Assume an attacker has the salted bcrypt hash (cost=12, roughly 250 ms per attempt on a modern GPU). That gives them about 10,000 attempts per second per GPU. What does that mean in practice?

  • 8 chars, lowercase only (e.g. password-style): 26^8 = 2.1 * 10^11 combinations. Exhaustive search: ~240 days on one GPU, a few hours on a 100-GPU rig. Not enough.
  • 12 chars, alphanumeric (e.g. K3p9XaT2qLm8): 62^12 = 3.2 * 10^21 combinations. Exhaustive search: ~10^10 years on one GPU. Even a 10,000-GPU rig needs over a million years. Practically safe.
  • 16 chars, full alphabet (e.g. r5$Lm!9pQ#xK7zF2): 94^16 ≈ 3.7 * 10^31. Even with the entire Bitcoin mining hashrate (≈ 6 * 10^20 H/s as of 2025) against an unsalted hash: ~2 * 10^3 years. Against bcrypt: astronomical. More than enough.
  • 4 Diceware words (e.g. correct-horse-battery-staple, the famous XKCD-936 example): 7776^4 = 3.7 * 10^15 combinations. Against bcrypt: ~10^4 years. Solid for most accounts, marginal for high-stakes master passwords.
  • 6 Diceware words (e.g. anchor-moon-spring-mirror-copper-dew): 7776^6 = 2.2 * 10^23 combinations.
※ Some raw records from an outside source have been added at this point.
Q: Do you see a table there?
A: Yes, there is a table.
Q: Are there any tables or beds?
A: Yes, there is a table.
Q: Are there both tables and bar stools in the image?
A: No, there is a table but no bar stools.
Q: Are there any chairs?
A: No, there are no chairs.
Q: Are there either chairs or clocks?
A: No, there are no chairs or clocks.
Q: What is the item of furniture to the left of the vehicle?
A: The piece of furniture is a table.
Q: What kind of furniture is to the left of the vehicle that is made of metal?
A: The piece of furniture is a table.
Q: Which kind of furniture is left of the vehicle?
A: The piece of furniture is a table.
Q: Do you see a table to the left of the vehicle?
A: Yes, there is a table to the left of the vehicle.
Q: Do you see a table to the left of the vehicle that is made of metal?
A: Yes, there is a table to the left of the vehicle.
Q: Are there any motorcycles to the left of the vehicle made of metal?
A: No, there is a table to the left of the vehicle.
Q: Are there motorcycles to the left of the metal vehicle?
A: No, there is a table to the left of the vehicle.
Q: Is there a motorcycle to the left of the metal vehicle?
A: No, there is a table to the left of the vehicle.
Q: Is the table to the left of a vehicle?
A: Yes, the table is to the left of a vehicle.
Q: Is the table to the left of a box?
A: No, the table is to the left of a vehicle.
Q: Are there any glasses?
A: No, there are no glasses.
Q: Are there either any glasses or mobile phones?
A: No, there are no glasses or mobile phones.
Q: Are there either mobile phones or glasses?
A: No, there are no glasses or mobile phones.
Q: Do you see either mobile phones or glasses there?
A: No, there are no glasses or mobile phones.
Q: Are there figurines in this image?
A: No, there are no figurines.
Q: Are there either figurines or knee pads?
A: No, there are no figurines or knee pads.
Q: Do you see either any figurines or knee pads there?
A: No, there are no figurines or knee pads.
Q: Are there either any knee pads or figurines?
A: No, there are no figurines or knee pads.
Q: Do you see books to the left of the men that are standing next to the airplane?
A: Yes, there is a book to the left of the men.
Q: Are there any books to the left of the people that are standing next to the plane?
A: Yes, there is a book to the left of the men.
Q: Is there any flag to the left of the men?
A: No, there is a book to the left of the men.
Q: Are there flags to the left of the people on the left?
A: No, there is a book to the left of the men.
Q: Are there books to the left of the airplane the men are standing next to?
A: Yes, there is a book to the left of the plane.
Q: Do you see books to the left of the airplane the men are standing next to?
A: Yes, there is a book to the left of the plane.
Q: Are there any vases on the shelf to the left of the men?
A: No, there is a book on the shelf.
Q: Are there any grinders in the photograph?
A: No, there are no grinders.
Recommended size for KeePass, 1Password or Bitwarden master passwords. Even at a hypothetical 10^15 attempts per second, 7 billion years are not enough. Gold standard.

Limits and realistic threat models

Even the strongest password does not help against phishing, keyloggers, cross-site reuse or server-side plaintext storage. Highest-impact-per-effort moves: (1) use a password manager so every account gets its own 16+ char password; (2) FIDO2/WebAuthn hardware keys (e.g. YubiKey) instead of SMS 2FA; (3) for the master password, use a 6-word passphrase with one capital and one symbol. Also: a random 8-character password is still crackable against unsalted MD5 or SHA-1 hashes (legacy systems) — the storage scheme (bcrypt, scrypt, Argon2id) is part of the security budget. See the OWASP Password Storage Cheat Sheet.

Frequently asked questions

How long should a password be in 2026?
At least 12 characters, 16+ recommended. For master passwords of a password manager or disk encryption, 6 random Diceware words (~77 bits) or 20 random characters is the right ballpark. NIST SP 800-63B-Rev4 puts 8 as absolute floor, but that is only the compliance minimum, not the security target.
Is Math.random() safe enough for passwords?
No. Math.random() is a deterministic PRNG (xorshift128+ in V8/Chromium) and not designed for security — internal state is only 128 bits and predictable. This generator exclusively uses crypto.getRandomValues(), which is wired to the OS cryptographic source (CSPRNG).
Are my passwords stored or transmitted anywhere?
No. Generation runs entirely in your browser. No network requests, no logs, no analytics see the generated password. You can verify this in DevTools (Network tab) — nothing is sent on generate.
Should I use a unique password per account?
Yes, absolutely. If service A logs the password in plaintext or gets hacked (see haveibeenpwned.com with 13+ billion leaked credentials as of 2026), service B must not fall with the same password. Password managers exist precisely for this: remember only the master password, everything else is randomly generated and auto-filled.
Passphrase or character password — which is better?
Both reach the same security level if entropy matches. Passphrases are better when you have to type or read from a phone screen (master passwords, SSH key passphrases, wallet seeds). Character passwords are better for anything the password manager auto-fills — they are shorter and have fewer bytes for any input-length limit.
What does "exclude similar characters" mean?
The option removes visually confusable characters: 0 vs. O, 1 vs. l vs. I. Useful when the password is typed from a printout or screen (server maintenance, printer setup). Trade-off: slightly reduced entropy per character — at 16 chars it costs about 0.3 bits, negligible.